-- Data shown follows --

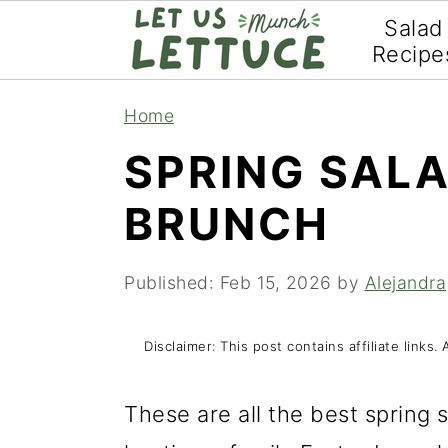
Salad
Recipe
S
S
S
Home
k
k
k
SPRING SAL
i
i
i
BRUNCH
p
p
p
t
t
t
Published:
Feb 15, 2026
by
Alejandra
o
o
o
p
m
p
Disclaimer: This post contains affiliate link
r
a
r
i
i
i
These are all the best spring 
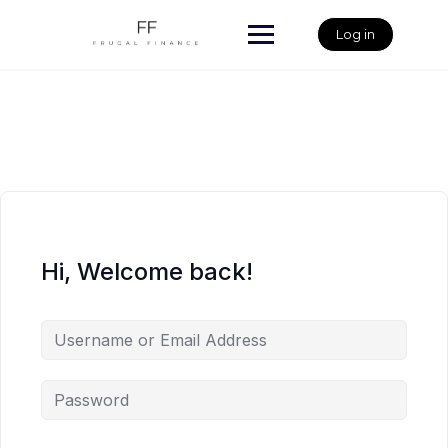
Skip
to
Log in
content
Hi, Welcome back!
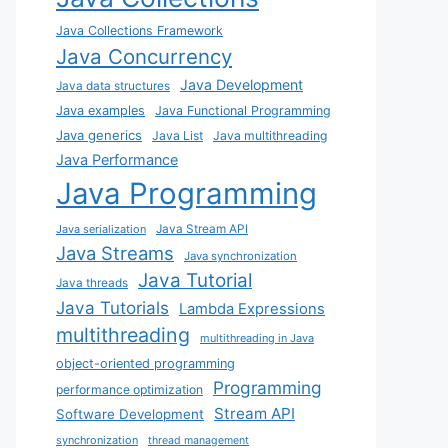
Java Collections Framework
Java Concurrency
Java Development
Java data structures
Java examples
Java Functional Programming
Java generics
Java List
Java multithreading
Java Performance
Java Programming
Java Stream API
Java serialization
Java Streams
Java synchronization
Java Tutorial
Java threads
Java Tutorials
Lambda Expressions
multithreading
multithreading in Java
object-oriented programming
Programming
performance optimization
Stream API
Software Development
synchronization
thread management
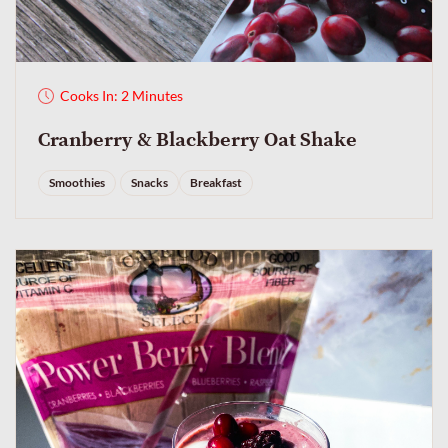
Cooks In: 2 Minutes
Cranberry & Blackberry Oat Shake
Smoothies
Snacks
Breakfast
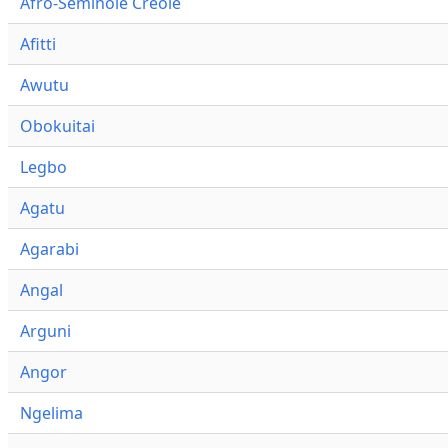
Afro-Seminole Creole
Afitti
Awutu
Obokuitai
Legbo
Agatu
Agarabi
Angal
Arguni
Angor
Ngelima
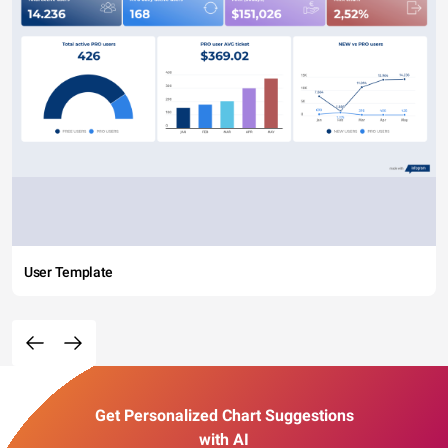
User Template
Get Personalized Chart Suggestions
with AI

-- Data shown concluded --

How to complete this task
Transcribe the entries above verbatim, excluding any image.

Written reply
Salad
Recipe
S
S
S
Home
k
k
k
SPRING SAL
i
i
i
BRUNCH
p
p
p
t
t
t
Published:
Feb 15, 2026
by
Alejandra
o
o
o
p
m
p
Disclaimer: This post contains affiliate link
r
a
r
i
i
i
These are all the best spring 
Skip
to
Log in
content
Hi, Welcome back!
Java Collections Framework
Java Concurrency
Java Development
Java data structures
Java examples
Java Functional Programming
Java generics
Java List
Java multithreading
Java Performance
Java Programming
Java Stream API
Java serialization
Java Streams
Java synchronization
Java Tutorial
Java threads
Java Tutorials
Lambda Expressions
multithreading
multithreading in Java
object-oriented programming
Programming
performance optimization
Stream API
Software Development
synchronization
thread management
Cooks In: 2 Minutes
Cranberry & Blackberry Oat Shake
Smoothies
Snacks
Breakfast
Afro-Seminole Creole
Afitti
Awutu
Obokuitai
Legbo
Agatu
Agarabi
Angal
Arguni
Angor
Ngelima
User Template
Get Personalized Chart Suggestions
with AI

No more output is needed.